Someone who is doing what you want to learn to do – and is doing it well.

These are the people you want to emulate. Research their credentials, find out where they obtained their education and training and who their teachers were. Check out their websites, their Linkedin and any other social media presence they may have. Look for articles they’ve written or interviews they’ve given. If you discover they’ve quoted a book, read it. What they’ve done and experienced has helped them get to where they are today and there’s value in that information. After you’ve learned all you can about them on your own, consider reaching out to them personally.

2. In a career search, one way to find good advice would be through something called an Informational Interview.

An informational interview is different than a job interview in that there’s no specific job opportunity available. Rather, the conversation centers around learning about a particular field or career or even a company, so the interviewer can gain a better understanding of best practices and potential pitfalls. Usually, the interviewer comes away from an informational interview with some solid advice from someone who is or has been where they want to go. Approaching someone to interview can be scary, but you would be surprised at how often a complete stranger is willing to give you a few minutes of their time to give you insight into their chosen profession and tell you about their journey.

For more information about how to prepare and conduct an informational interview, check out What Color Is Your Parachute? 2019: A Practical Manual for Job-Hunters and Career-Changers by Richard N. Bolles.

3. Identify good teachers by identifying their students.

Finding a good teacher can be tricky. Forget about advertisements. They are often written by someone about themselves and who would ever say anything negative about themselves when they are advertising their own services? Instead, seek out (a) word of mouth referrals, (b) search for social media comments and reviews by their clients (and former clients) and most importantly (c) look at their students, especially long-time students.

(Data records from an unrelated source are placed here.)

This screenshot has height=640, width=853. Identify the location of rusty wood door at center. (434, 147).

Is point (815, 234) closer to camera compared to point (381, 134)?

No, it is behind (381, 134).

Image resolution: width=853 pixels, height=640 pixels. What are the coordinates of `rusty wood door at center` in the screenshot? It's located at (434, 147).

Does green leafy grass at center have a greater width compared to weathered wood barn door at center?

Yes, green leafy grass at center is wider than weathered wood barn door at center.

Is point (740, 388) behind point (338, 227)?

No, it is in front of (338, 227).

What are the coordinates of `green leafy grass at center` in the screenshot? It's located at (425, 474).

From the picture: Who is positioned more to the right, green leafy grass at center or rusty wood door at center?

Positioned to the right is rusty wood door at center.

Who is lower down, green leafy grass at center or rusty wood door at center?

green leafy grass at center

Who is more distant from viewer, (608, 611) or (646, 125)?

You would never intentionally get a haircut from someone if you knew all their clients had terrible haircuts. The same mentality applies when it comes to evaluating a teacher.

For instance, I’ve taken voice lessons on and off for decades. I found my current vocal coach because I heard someone sing and thought “Wow! I want to learn to do THAT!” I was drawn to excellence in a student’s performance and I wanted to know who their teacher was – I NEEDED to know who their teacher was.

If you are considering a teacher and none of their students are doing what you want to learn and doing it well, it could be that none of their students are talented or teachable, but the odds of that are slim. If you can’t find a single student of theirs who is demonstrating excellence, or at least growth, my personal advice is to find another teacher. If you still decide you want to work with them, don’t commit to a long-term student/teacher relationship with them immediately. A few lessons or classes during a trial period should tell you whether you are a good fit.

A Caveat:

If your teacher only ever gives you positive feedback, don’t settle for it. Compliments may make you FEEL better, but it won’t help you GET better. After all, if you were perfect, you wouldn’t need their help. Ask them directly to TELL you what weaknesses they see you struggle with and what you need to work on.

4.

Finally, if your teacher runs out of developmental feedback (constructive criticism), YOU’VE OUTGROWN THEM. It’s time to move on and find another teacher who will challenge you.